Viewpoint FROM THE CHIEF MEDICAL EDITOR
When Bad Things Happen to Good Patients
Larry E. Patterson, M.D.
It was Tuesday, just a few weeks ago. That's my day for cataract surgery. Things were going very well, as they usually do for most of us. The next patient, John, was still happy with the results we achieved in his first eye a month earlier. He'd elected to have a Crystalens implanted, and now wanted the same procedure in his second eye.
The surgery was going off without a hitch… until the end of the phacoemulsification. I have no idea how it happened, why it happened, or exactly when it happened, but there I was staring into the abyss of a moderately large posterior capsular opening. There was minimal but definite vitreous prolapse into the wound. Not only did I have a complication to deal with, I knew John wasn't going to get a Crystalens in his second eye.

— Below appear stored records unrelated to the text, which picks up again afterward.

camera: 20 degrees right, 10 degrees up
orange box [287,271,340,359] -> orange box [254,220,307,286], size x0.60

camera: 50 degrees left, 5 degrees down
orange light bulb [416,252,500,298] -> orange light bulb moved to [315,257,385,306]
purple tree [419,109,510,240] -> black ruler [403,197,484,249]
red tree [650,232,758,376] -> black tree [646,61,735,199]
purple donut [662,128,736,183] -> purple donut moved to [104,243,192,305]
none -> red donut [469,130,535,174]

My dismay about John's prognosis jogged my memory of an encounter I had years ago, soon after building my first surgery center. It was a multi-specialty center, which gave me the opportunity to interact with colleagues in other disciplines. One of the surgeons, whose first name is "Reb" (I live in the South, you know), once commented on the way hospitals and other agencies fixate on complication rates and numbers. He wondered if it wouldn't be more helpful instead to focus on how well surgeons handle complications.

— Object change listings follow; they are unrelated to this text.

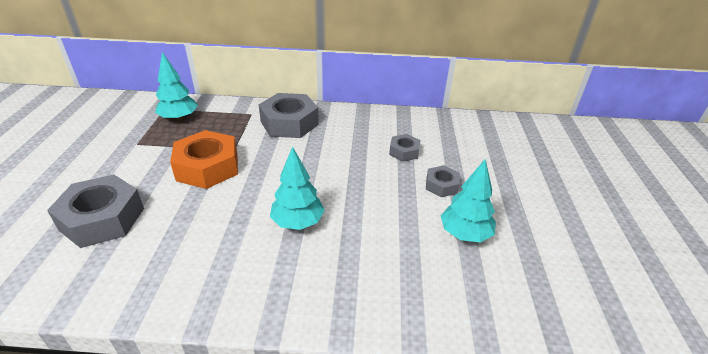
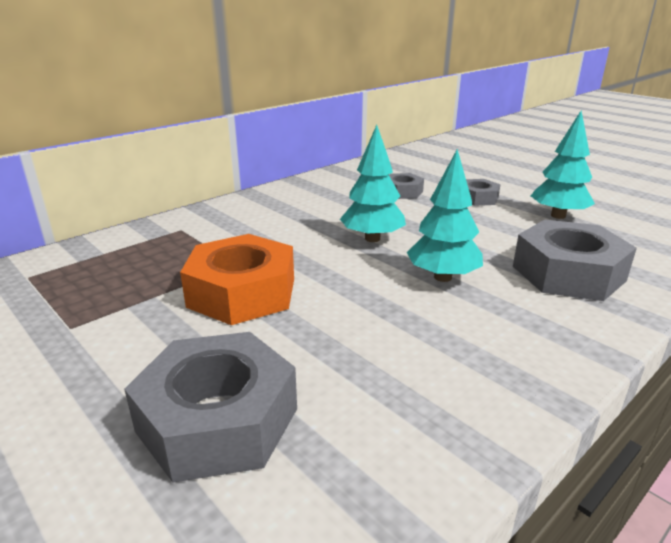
camera: 45 degrees left, 10 degrees down
turquoise tree [155,52,198,121] -> turquoise tree moved to [340,125,406,242]
grey nut [259,93,319,138] -> grey nut moved to [513,220,637,301]

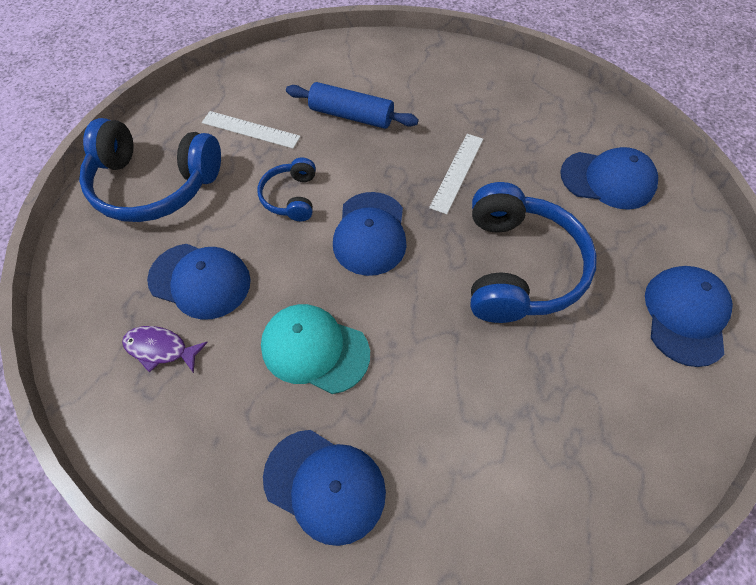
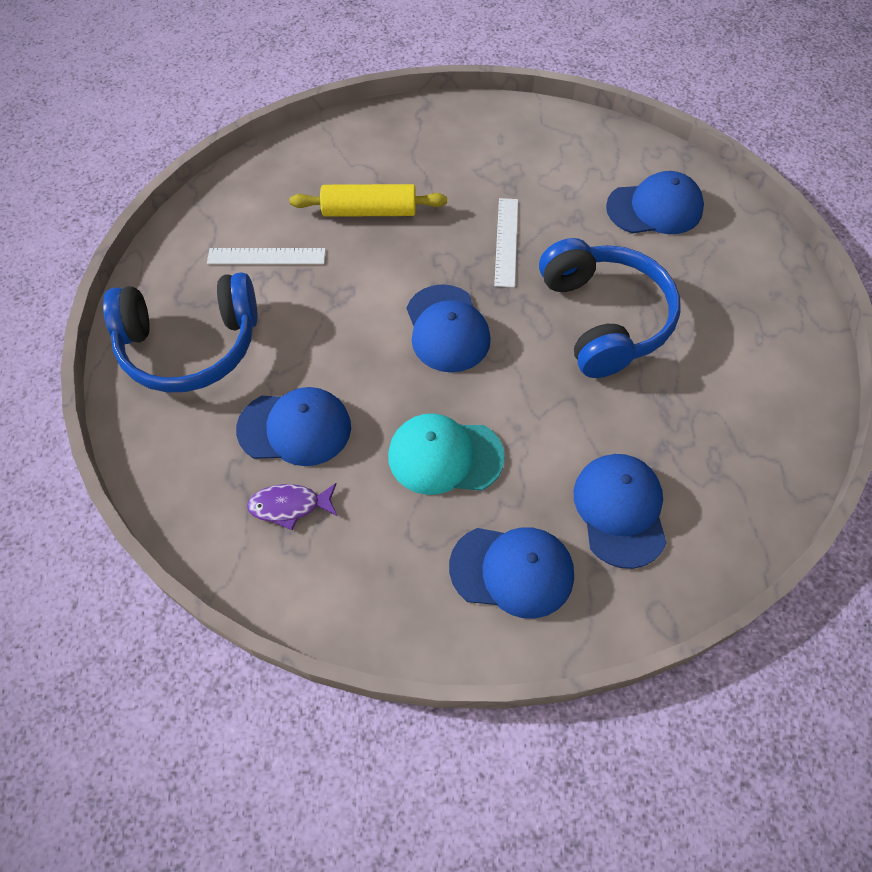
camera: 20 degrees left, 0 degrees up
blue headphones [257,157,316,221] -> none
blue rolling pin [286,82,419,129] -> yellow rolling pin [289,184,447,217]
blue cap [645,266,733,367] -> blue cap moved to [574,454,667,569]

I've had complications that, in hindsight, I could have prevented. Maybe this was one of them, but I couldn't explain it. The chamber never shallowed and my phaco tip, to my knowledge, never came anywhere close to the capsule. I did a careful anterior vitrectomy and placed a monofocal implant into the ciliary sulcus. The eye looked beautiful at the end of the case, almost pristine.
Now came the really hard part. What do I tell John, and his family, about what happened? I've always been very open and honest with patients when they had a complication, but explaining in lay terms exactly what happened and why has been less than satisfactory for me, and maybe them as well. I tried to explain that there was a tear in the back side of the cataract and, in limited detail, I described how we'd done our best to fix the situation, why we needed to change the type of implant, and how that would affect his final outcome.

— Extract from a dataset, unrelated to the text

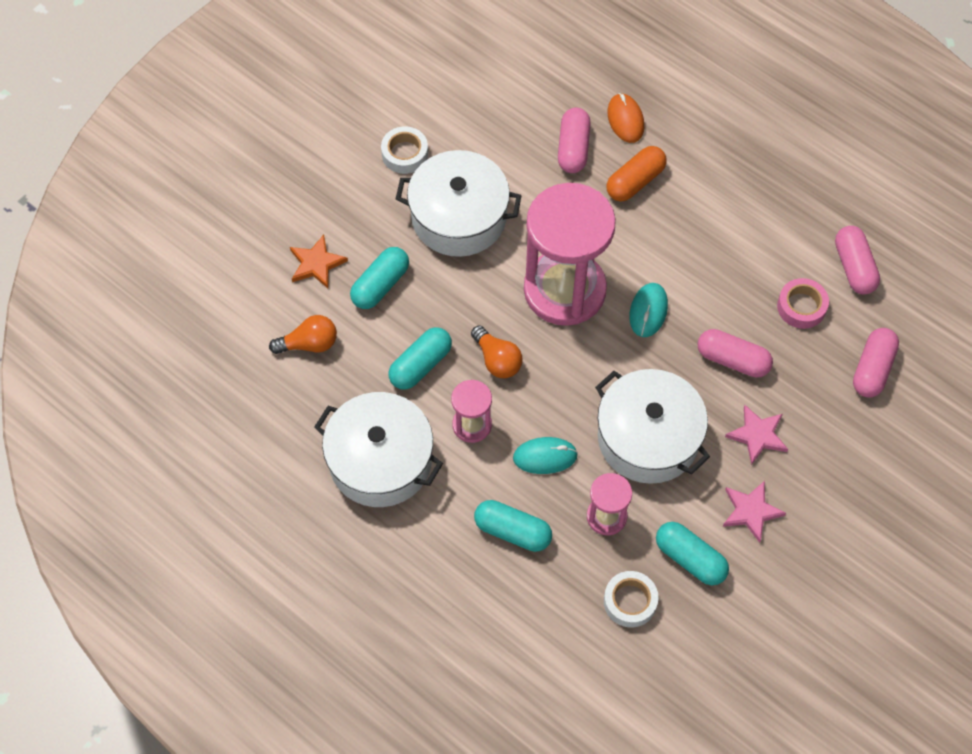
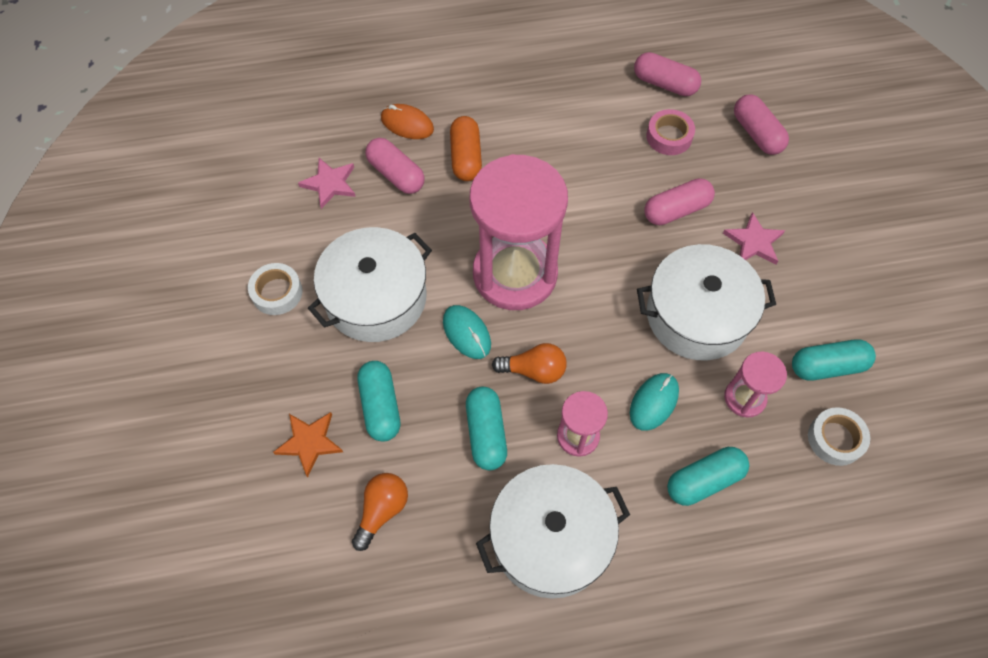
camera: 50 degrees left, 0 degrees up
turquoise mouse [629,283,668,337] -> turquoise mouse moved to [443,305,491,359]
pink star [723,481,786,543] -> pink star moved to [298,158,356,209]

John and his wife nodded in understanding, but I could tell the explanation was still incomplete. Then it came to me. "John, it's like this," I explained. "We took off in the airplane and everything was going great. But then we unexpectedly hit a flock of birds. It was obvious we'd be in trouble if we didn't act quickly. I couldn't land the plane where I wanted to, and my only option was to land in the Hudson river. While we didn't end up at the exact destination we planned, we did make it out safe and sound, and I'm very thankful for how it turned out."
John and his wife both smiled, and understood.